Mais Ovide fait preuve d’originalité en plaçant Hélène dans une situation de doute, avant de céder aux avances de Pâris. Toute résistance d’Hélène est pourtant vaine, à cause de l’horizon d’attente créé par le mythe. Ainsi nous pouvons citer Jean-Pierre Néraudau : « Ovide joue avec la nécessité que le mythe se réalise ». Cette affirmation de la nécessaire réalisation du mythe est par ailleurs confirmée par la réception du mythe d’Hélène et de Pâris : dans son tableau, Jacques-Louis David représente Pâris dans une posture séductrice, puisqu’il tient le bras d’Hélène, assis sur un lit. Néanmoins, Hélène ne tente pas de résister comme dans le texte d’Ovide, puisqu’elle s’appuie

110 sur Pâris, l’épaule droite et nue, et qu’elle a accepté d’être seule avec lui (Hélène et Pâris sont les deux seuls personnages représentés sur le tableau).

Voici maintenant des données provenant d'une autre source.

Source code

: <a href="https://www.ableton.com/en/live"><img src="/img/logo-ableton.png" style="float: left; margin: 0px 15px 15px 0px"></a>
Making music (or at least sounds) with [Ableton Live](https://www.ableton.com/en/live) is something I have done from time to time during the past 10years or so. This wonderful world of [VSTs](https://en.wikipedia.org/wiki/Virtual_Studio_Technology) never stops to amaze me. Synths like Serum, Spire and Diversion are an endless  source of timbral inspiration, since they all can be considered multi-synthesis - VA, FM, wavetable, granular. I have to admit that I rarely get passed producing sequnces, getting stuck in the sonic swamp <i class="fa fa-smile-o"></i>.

Pour conclure, nous pouvons dire qu’une étude grammaticale des valeurs du subjonctif dans cet extrait des Héroides permet de mettre en avant une Hélène élégiaque, qui emprunte des traits de la dura puella. Mais malgré un discours tentant de mettre en évidence le caractère irréalisable de l’union avec Pâris, le mythe la rattrape, de même que les verbes à l’indicatif l’emportent sur ceux au subjonctif (vingt-deux verbes à l’indicatif, dont poterant qui a une valeur d’irréel, contre six verbes au subjonctif).